I would ask you to reflect on the fact that everything published, the documents over which you are extraditing Assange, were 100 per cent factual and clearly in the public interest. No lies here—this is beyond dispute. These disclosures may well make you uncomfortable, and the manner in which they were made public may make you angry, but surely citizens have a right to know what is done, the decisions that are made in their names and in their countries' names, with their taxpayer dollars, especially when this involves invading another country and the aggression and tragic loss of life involved in a war. I remind you that reliable and credible estimates have put the civilian death toll of the Iraq War at over a million people.

You see, it was a lie and a terrible deceit that led us to war in Iraq in the first place.
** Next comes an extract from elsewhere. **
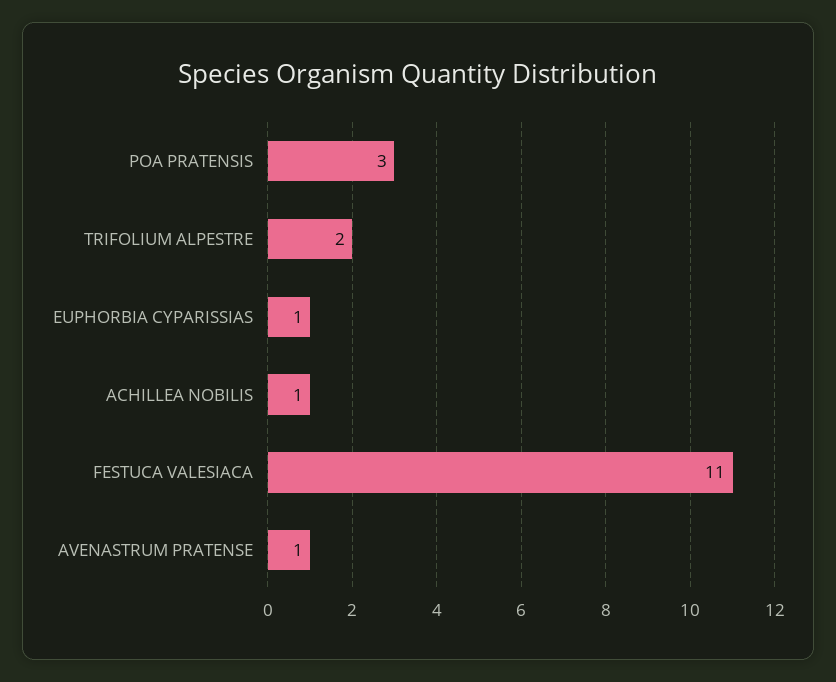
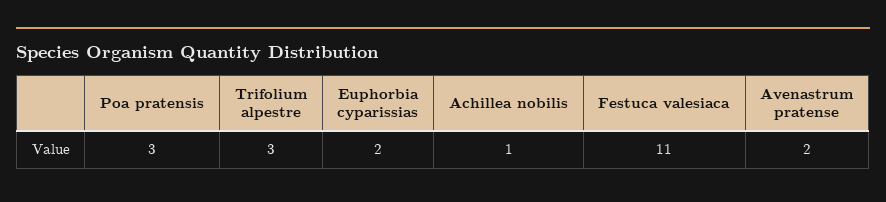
TRIFOLIUM ALPESTRE: 2 -> 3
EUPHORBIA CYPARISSIAS: 1 -> 2
AVENASTRUM PRATENSE: 1 -> 2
Your country and mine. A manufactured deception by some of the most powerful people and organisations on this planet. Perhaps the most egregious, dangerous lie of our time. And it appears they have all got away with it. By going after my fellow countryman Julian Assange, you are going after the truth-teller of this terrible war, this dark chapter in our collective history. By doing so, you are reminding people of this lie. They will not forget this. It is not acceptable to send any messages that crimes can be covered up, and truth-tellers prosecuted and persecuted, in the name of secrecy and national security.

I invite you to reflect on how this looks and how this extradition appeal process will simply continue to erode trust in our political leadership, in our democracy, in our institutions and, importantly, in our nation's deep and abiding friendship—but, most importantly, in eroding the value of truth and truth-telling. I trust you are honest men and you value the truth and the importance of protecting press freedoms, especially at this juncture in history. Once more, I invite you to reflect on what is really at stake here and choose the truth. It's not too late, and history will judge you well for this intervention. Thank you.